Ia ingin PDGI—bukan hanya sebagai organisasi profesi, tetapi sebagai representasi etis dan ilmiah dari dunia kedokteran gigi—bertransformasi menjadi kekuatan strategis. Bukan hanya memberi tanggapan, tapi terlibat sejak awal dalam desain kebijakan publik.

“Organisasi profesi tak boleh hanya bersuara saat sudah disakiti,” katanya tegas. “Kita harus ada di ruangan sebelum keputusan dibuat.” Ia membayangkan PDGI yang bukan sekadar mengurus surat izin praktik, tapi juga mengajukan usulan anggaran, menyusun peta kebutuhan tenaga kesehatan, dan ikut menyusun desain layanan publik berbasis bukti dan kepentingan rakyat.

Ia percaya regenerasi pemimpin adalah kunci. “Kami harus melahirkan lebih banyak pemimpin muda di dunia kebijakan. Di DPR, di kementerian, bahkan di lembaga asuransi,” ujarnya. 

Ardi ingin melihat lebih banyak dokter gigi duduk sebagai anggota parlemen, direktur BPJS, atau penasihat teknis di Kementerian Kesehatan.
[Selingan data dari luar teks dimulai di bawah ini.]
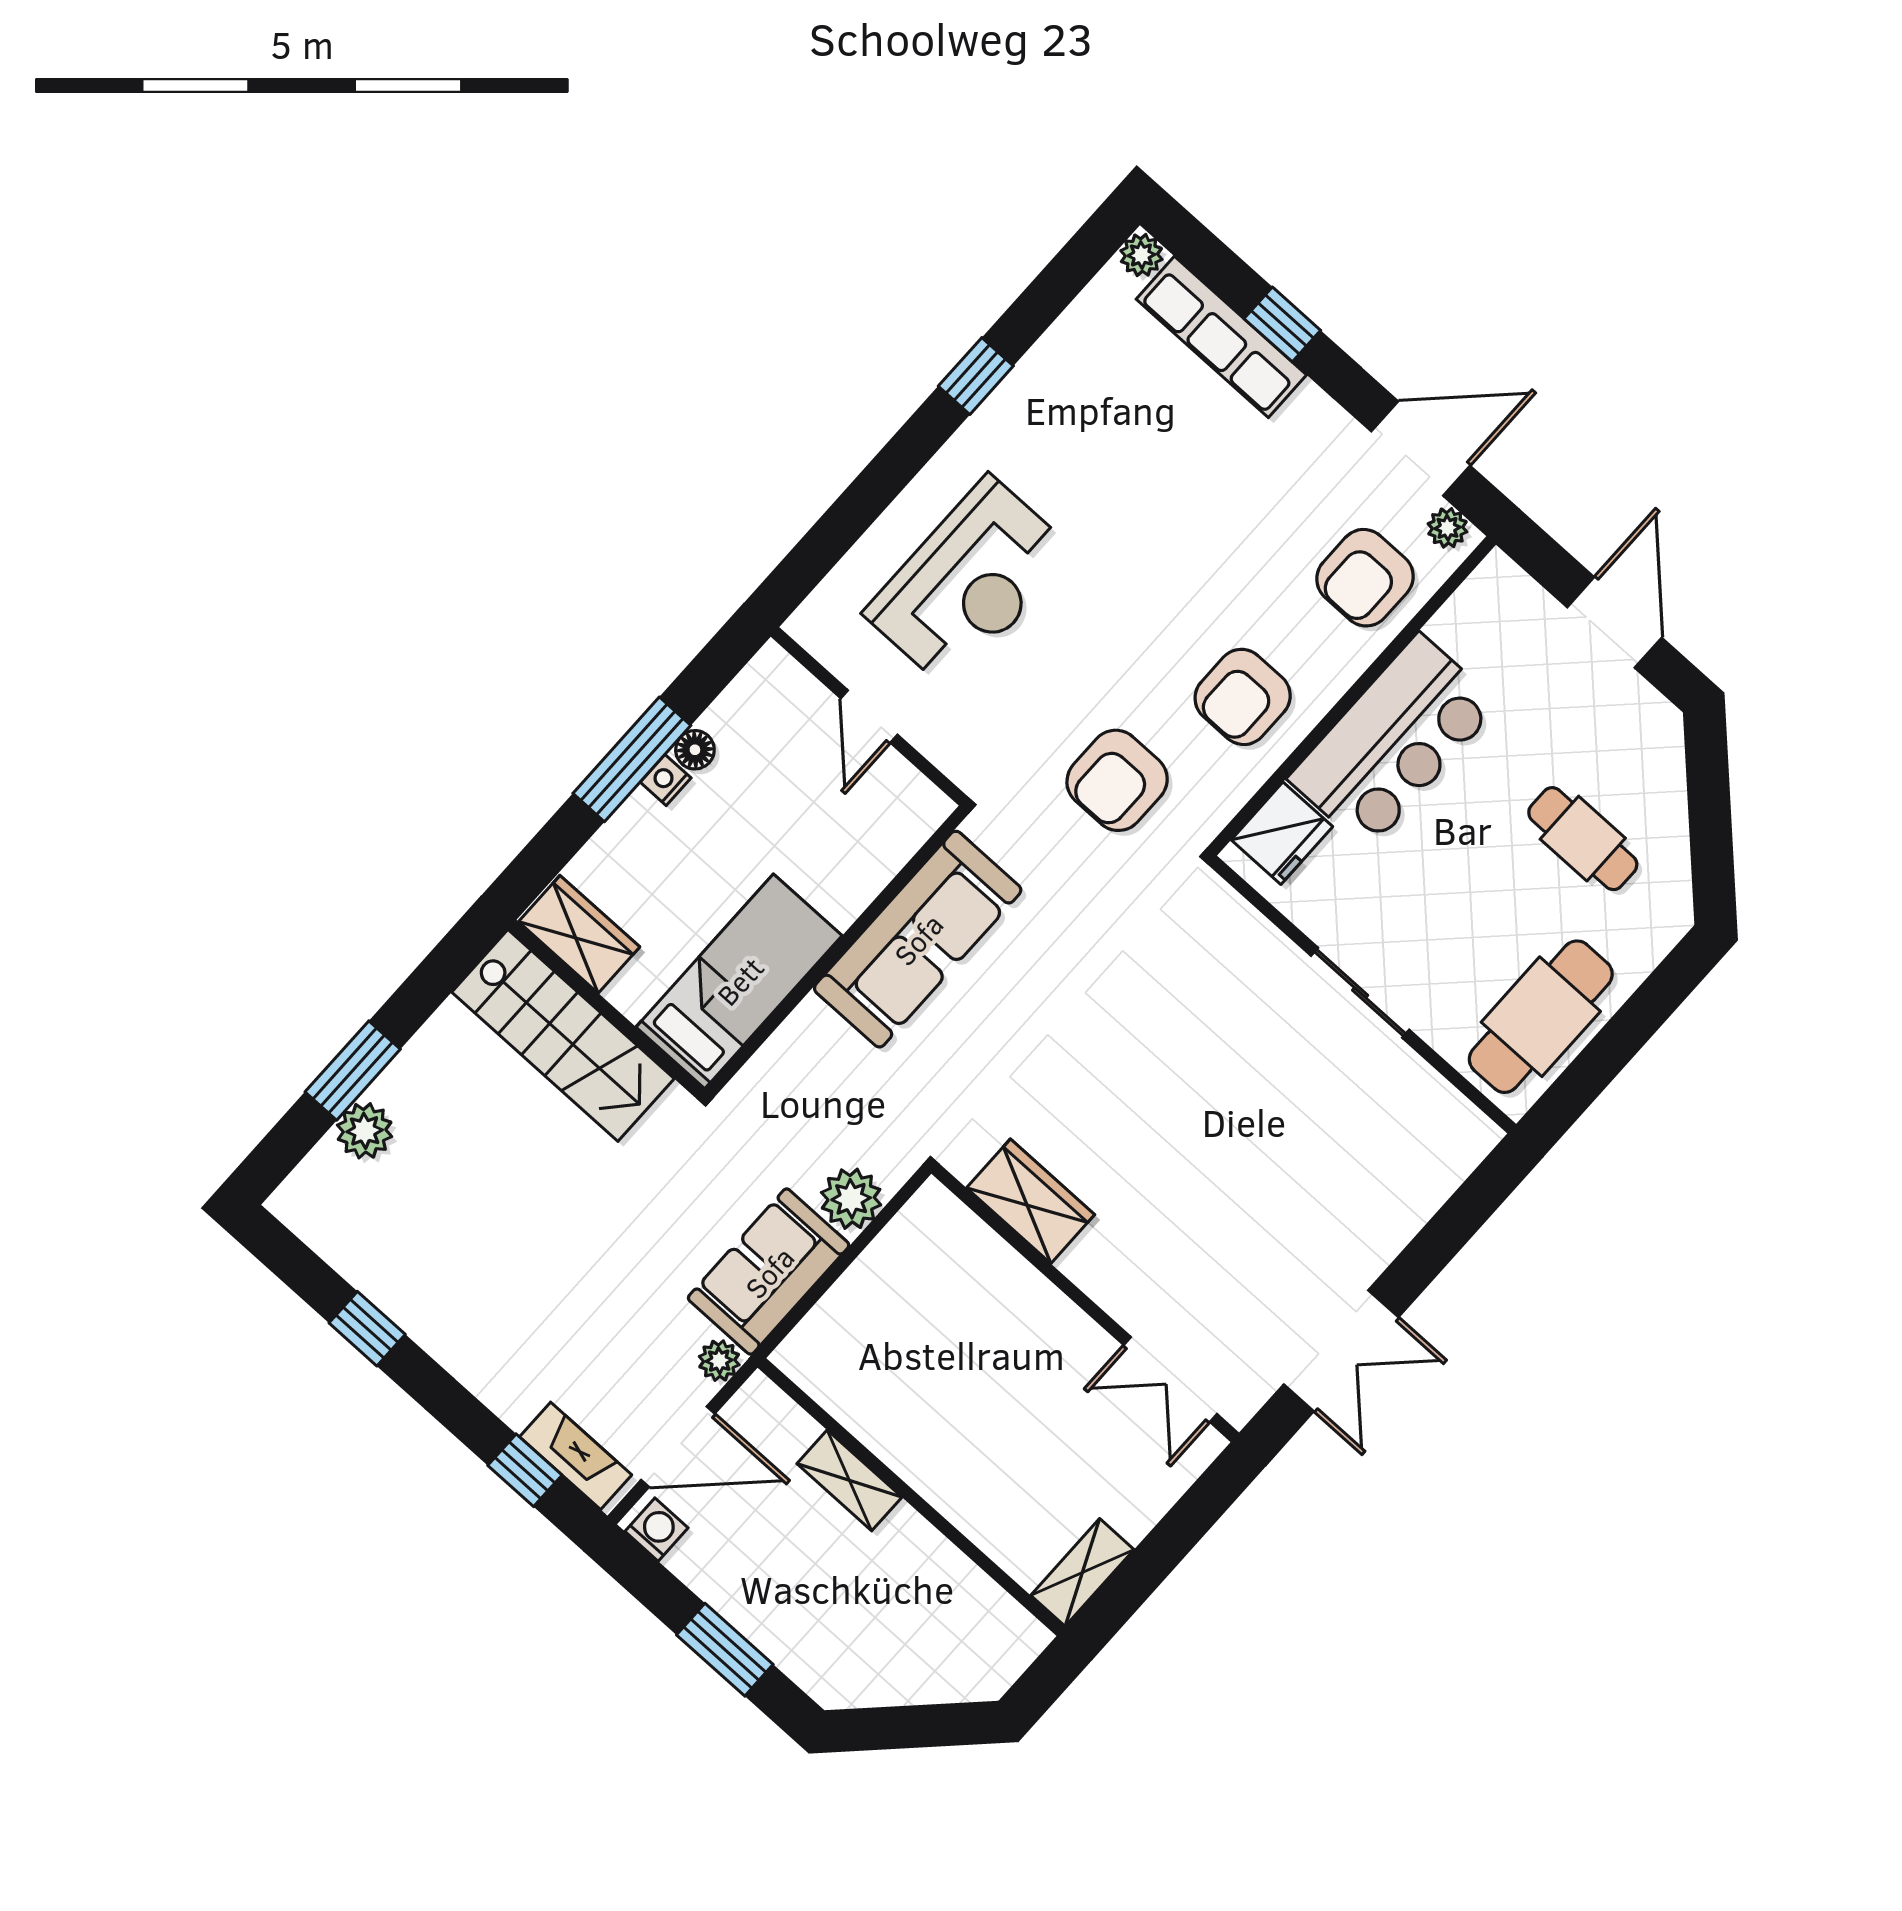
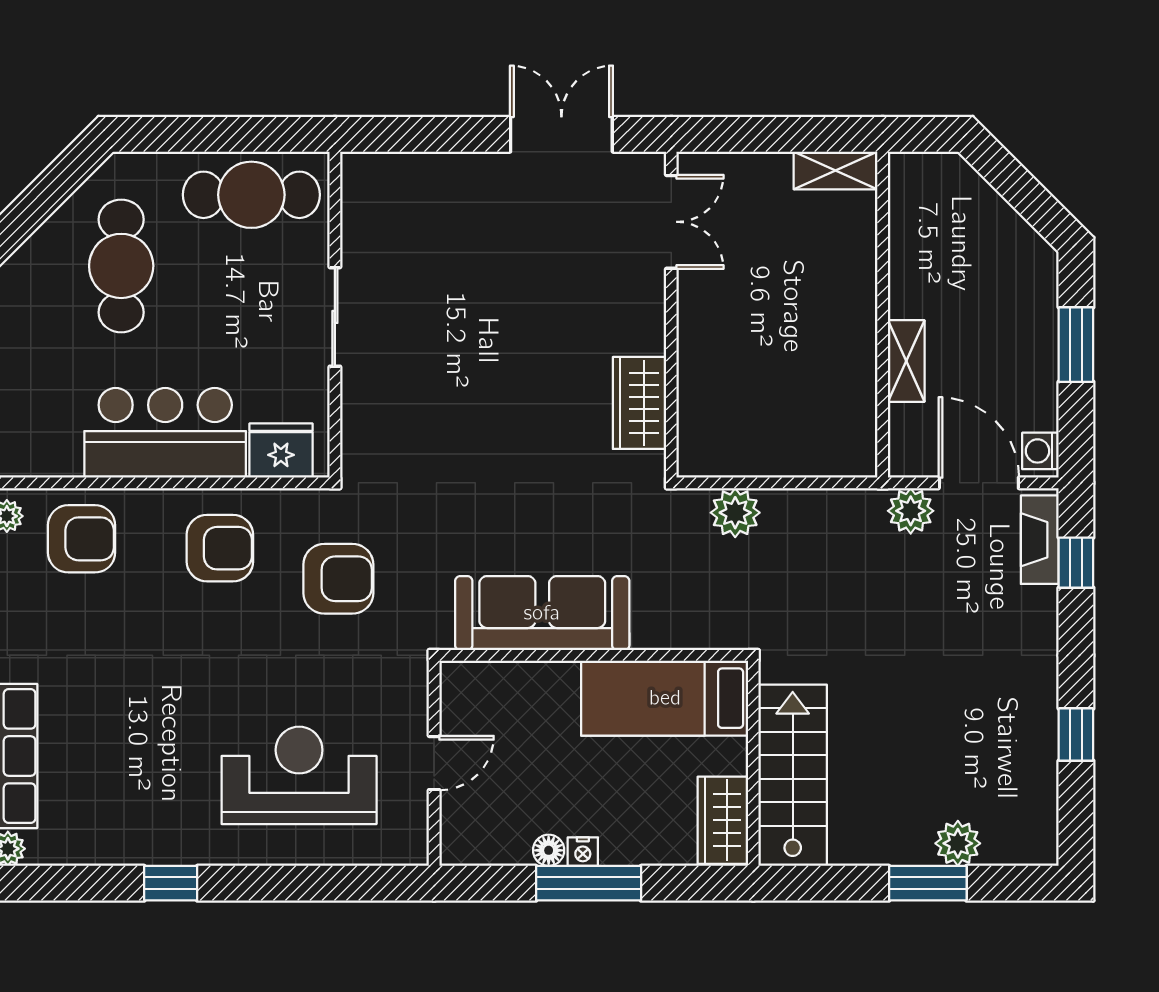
cafe table: (1583, 839) -> (121, 266), width x1.37, depth x1.35
sofa: (769, 1272) -> (824, 523), removed
plant: (719, 1361) -> (911, 511), width x1.38, depth x1.38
Bukan karena gengsi profesi, melainkan karena merekalah yang paling paham kompleksitas layanan dasar yang sering kali luput dari radar politik.

Ia berharap, kelak, PDGI bukan hanya dikenang karena jasanya dalam pendidikan profesi, tapi karena keberaniannya memperjuangkan keberlanjutan sistem kesehatan nasional. 

Ia membuktikan bahwa menjadi dokter bukan berarti menghindar dari hiruk-pikuk masyarakat. Justru, dari balik masker medis dan jas putihnya, Ardiansyah S Pawinru sedang mengukir bentuk lain dari pengabdian—yang tak hanya meluruskan gigi, tapi juga mengarahkan arah kebijakan dan suara nurani profesi.